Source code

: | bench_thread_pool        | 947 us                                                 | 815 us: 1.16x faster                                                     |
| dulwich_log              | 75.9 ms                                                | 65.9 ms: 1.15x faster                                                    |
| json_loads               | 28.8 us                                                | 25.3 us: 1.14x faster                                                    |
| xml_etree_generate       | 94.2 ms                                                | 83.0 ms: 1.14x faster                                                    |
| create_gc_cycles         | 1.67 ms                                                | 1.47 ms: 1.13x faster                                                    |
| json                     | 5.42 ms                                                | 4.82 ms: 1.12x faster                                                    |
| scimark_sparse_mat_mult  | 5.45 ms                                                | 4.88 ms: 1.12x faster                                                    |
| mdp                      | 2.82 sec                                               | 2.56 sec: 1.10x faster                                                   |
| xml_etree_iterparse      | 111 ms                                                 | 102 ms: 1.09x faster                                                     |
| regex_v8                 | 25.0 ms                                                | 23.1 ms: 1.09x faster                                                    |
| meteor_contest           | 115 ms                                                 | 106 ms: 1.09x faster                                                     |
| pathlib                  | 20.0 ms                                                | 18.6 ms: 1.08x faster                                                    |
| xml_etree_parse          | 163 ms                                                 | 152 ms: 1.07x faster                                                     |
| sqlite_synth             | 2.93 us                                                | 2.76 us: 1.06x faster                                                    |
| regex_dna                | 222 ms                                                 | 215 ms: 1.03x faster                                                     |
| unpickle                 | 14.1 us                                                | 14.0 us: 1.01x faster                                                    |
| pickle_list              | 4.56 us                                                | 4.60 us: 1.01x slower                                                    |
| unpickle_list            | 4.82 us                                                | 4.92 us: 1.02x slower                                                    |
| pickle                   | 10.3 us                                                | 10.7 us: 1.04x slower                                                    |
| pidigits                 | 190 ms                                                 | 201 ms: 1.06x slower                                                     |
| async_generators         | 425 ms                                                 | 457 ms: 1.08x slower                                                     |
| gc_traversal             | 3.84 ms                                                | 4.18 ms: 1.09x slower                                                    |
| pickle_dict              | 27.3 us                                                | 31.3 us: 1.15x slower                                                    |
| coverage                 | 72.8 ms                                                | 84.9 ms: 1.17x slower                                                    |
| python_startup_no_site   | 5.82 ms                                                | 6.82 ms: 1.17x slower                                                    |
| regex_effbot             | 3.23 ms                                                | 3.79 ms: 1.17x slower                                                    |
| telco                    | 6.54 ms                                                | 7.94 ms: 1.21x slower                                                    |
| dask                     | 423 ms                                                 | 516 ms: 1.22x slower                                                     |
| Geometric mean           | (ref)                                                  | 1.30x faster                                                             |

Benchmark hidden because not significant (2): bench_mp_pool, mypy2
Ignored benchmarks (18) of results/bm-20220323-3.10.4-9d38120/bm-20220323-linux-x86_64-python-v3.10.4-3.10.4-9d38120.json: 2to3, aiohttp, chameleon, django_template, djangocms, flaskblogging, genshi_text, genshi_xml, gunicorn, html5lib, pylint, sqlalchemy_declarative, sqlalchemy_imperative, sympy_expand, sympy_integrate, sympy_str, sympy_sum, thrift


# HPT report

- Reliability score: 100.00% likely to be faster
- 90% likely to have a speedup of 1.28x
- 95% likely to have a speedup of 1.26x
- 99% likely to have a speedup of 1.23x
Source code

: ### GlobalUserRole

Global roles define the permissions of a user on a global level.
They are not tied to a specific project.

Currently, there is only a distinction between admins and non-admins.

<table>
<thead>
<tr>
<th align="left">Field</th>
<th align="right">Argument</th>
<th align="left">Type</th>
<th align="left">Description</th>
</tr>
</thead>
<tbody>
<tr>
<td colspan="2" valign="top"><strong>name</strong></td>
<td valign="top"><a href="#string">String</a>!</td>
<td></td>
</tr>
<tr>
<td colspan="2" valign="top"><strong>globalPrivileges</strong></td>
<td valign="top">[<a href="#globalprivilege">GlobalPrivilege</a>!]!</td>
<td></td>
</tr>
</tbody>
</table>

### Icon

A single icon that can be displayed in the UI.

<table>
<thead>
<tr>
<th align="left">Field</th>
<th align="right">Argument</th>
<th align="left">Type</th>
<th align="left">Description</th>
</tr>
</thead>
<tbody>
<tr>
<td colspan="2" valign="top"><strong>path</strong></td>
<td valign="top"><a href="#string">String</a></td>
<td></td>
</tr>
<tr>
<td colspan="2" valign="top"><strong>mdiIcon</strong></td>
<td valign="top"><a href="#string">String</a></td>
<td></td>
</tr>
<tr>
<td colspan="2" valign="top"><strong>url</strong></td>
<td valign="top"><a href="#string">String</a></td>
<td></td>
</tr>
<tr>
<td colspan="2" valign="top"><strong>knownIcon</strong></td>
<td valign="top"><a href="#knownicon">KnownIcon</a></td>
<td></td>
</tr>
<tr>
________
PROBLEM STATEMENT:
What lines above contain the word "strong"? Return each such line.

RESULT:
<td colspan="2" valign="top"><strong>name</strong></td>
<td colspan="2" valign="top"><strong>globalPrivileges</strong></td>
<td colspan="2" valign="top"><strong>path</strong></td>
<td colspan="2" valign="top"><strong>mdiIcon</strong></td>
<td colspan="2" valign="top"><strong>url</strong></td>
<td colspan="2" valign="top"><strong>knownIcon</strong></td>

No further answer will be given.